WHAT THE EXERCISE ASKS:
Your job is to return the whole listing unchanged while skipping its images.
-- GIVEN RECORDS follows --
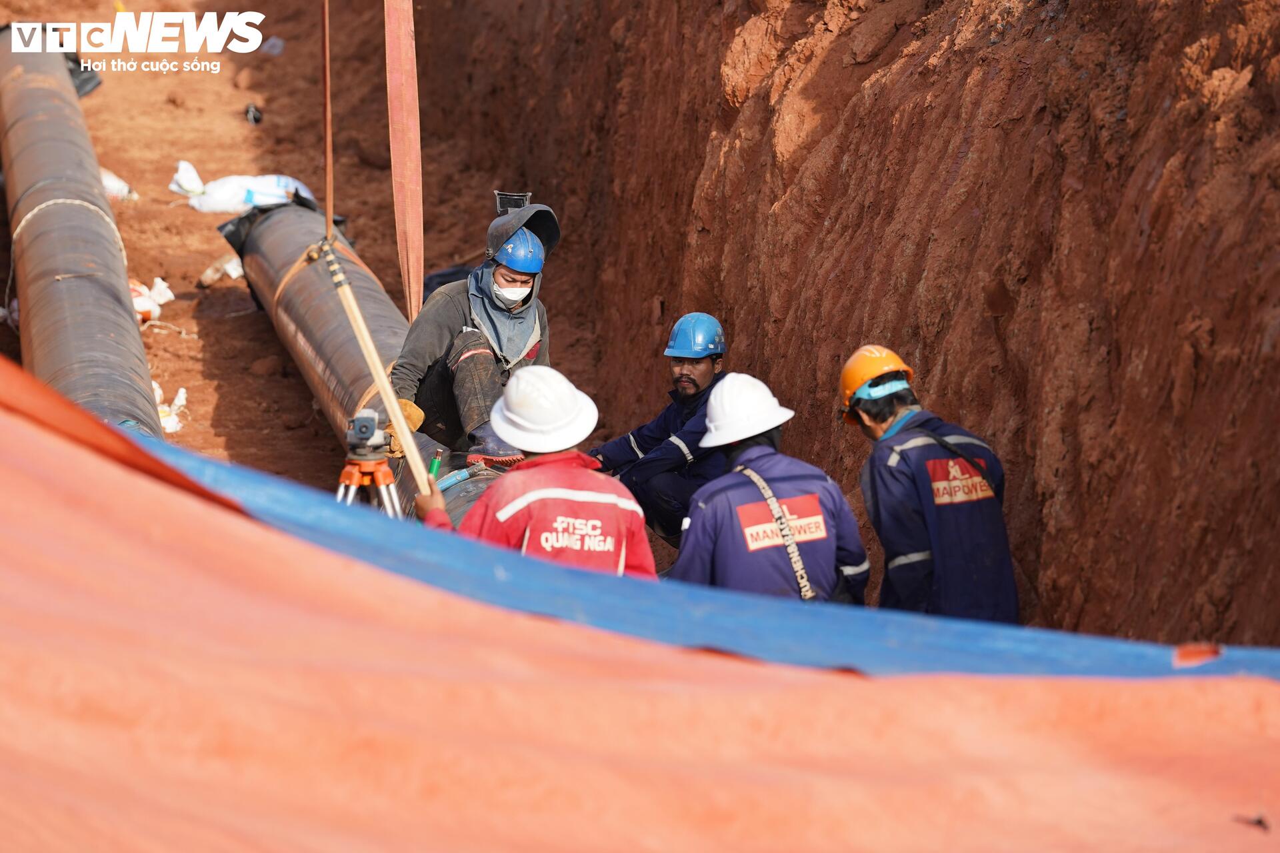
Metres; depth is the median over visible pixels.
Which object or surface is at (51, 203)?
rope
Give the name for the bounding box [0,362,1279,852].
tarpaulin
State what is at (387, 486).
tripod
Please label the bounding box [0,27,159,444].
large pipe
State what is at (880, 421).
man
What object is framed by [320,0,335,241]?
lifting strap
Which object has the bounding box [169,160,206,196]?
white bag
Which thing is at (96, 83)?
black bag
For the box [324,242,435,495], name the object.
wooden stick
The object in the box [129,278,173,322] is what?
white bag
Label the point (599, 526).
man
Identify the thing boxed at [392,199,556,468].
man
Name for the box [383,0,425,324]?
lifting strap
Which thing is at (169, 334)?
dirt ground
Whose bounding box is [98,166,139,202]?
white bag
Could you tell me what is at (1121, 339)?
earth wall
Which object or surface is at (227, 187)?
white sack
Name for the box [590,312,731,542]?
man
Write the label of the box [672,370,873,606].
man
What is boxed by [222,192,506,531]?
pipe
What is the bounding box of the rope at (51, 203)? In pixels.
[9,196,127,266]
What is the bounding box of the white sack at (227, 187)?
[171,165,316,212]
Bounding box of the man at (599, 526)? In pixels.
[412,368,657,580]
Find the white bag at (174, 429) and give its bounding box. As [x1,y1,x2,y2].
[152,383,187,434]
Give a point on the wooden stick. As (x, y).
(367, 349)
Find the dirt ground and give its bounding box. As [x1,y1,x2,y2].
[0,0,559,508]
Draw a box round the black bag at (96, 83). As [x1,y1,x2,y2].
[64,51,101,98]
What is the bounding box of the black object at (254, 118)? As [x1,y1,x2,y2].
[243,103,263,124]
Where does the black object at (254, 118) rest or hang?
on the dirt ground
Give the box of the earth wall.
[387,0,1279,647]
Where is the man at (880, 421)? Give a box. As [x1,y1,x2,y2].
[842,344,1019,624]
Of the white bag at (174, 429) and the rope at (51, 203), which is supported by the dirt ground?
the white bag at (174, 429)
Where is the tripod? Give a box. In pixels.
[334,409,404,514]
-- GIVEN RECORDS concluded --
RESPONSE AREA:
Metres; depth is the median over visible pixels.
Which object or surface is at (51, 203)?
rope
Give the name for the bounding box [0,362,1279,852].
tarpaulin
State what is at (387, 486).
tripod
Please label the bounding box [0,27,159,444].
large pipe
State what is at (880, 421).
man
What object is framed by [320,0,335,241]?
lifting strap
Which object has the bounding box [169,160,206,196]?
white bag
Which thing is at (96, 83)?
black bag
For the box [324,242,435,495], name the object.
wooden stick
The object in the box [129,278,173,322] is what?
white bag
Label the point (599, 526).
man
Identify the thing boxed at [392,199,556,468].
man
Name for the box [383,0,425,324]?
lifting strap
Which thing is at (169, 334)?
dirt ground
Whose bounding box is [98,166,139,202]?
white bag
Could you tell me what is at (1121, 339)?
earth wall
Which object or surface is at (227, 187)?
white sack
Name for the box [590,312,731,542]?
man
Write the label of the box [672,370,873,606].
man
What is boxed by [222,192,506,531]?
pipe
What is the bounding box of the rope at (51, 203)? In pixels.
[9,196,127,266]
What is the bounding box of the white sack at (227, 187)?
[171,165,316,212]
Bounding box of the man at (599, 526)? In pixels.
[412,368,657,580]
Find the white bag at (174, 429) and give its bounding box. As [x1,y1,x2,y2].
[152,383,187,434]
Give a point on the wooden stick. As (x, y).
(367, 349)
Find the dirt ground and give its bounding box. As [x1,y1,x2,y2].
[0,0,559,508]
Draw a box round the black bag at (96, 83). As [x1,y1,x2,y2].
[64,51,101,98]
What is the bounding box of the black object at (254, 118)? As [x1,y1,x2,y2].
[243,103,263,124]
Where does the black object at (254, 118) rest or hang?
on the dirt ground
Give the box of the earth wall.
[387,0,1279,647]
Where is the man at (880, 421)? Give a box. As [x1,y1,x2,y2].
[842,344,1019,624]
Of the white bag at (174, 429) and the rope at (51, 203), which is supported by the dirt ground?
the white bag at (174, 429)
Where is the tripod? Give a box. In pixels.
[334,409,404,514]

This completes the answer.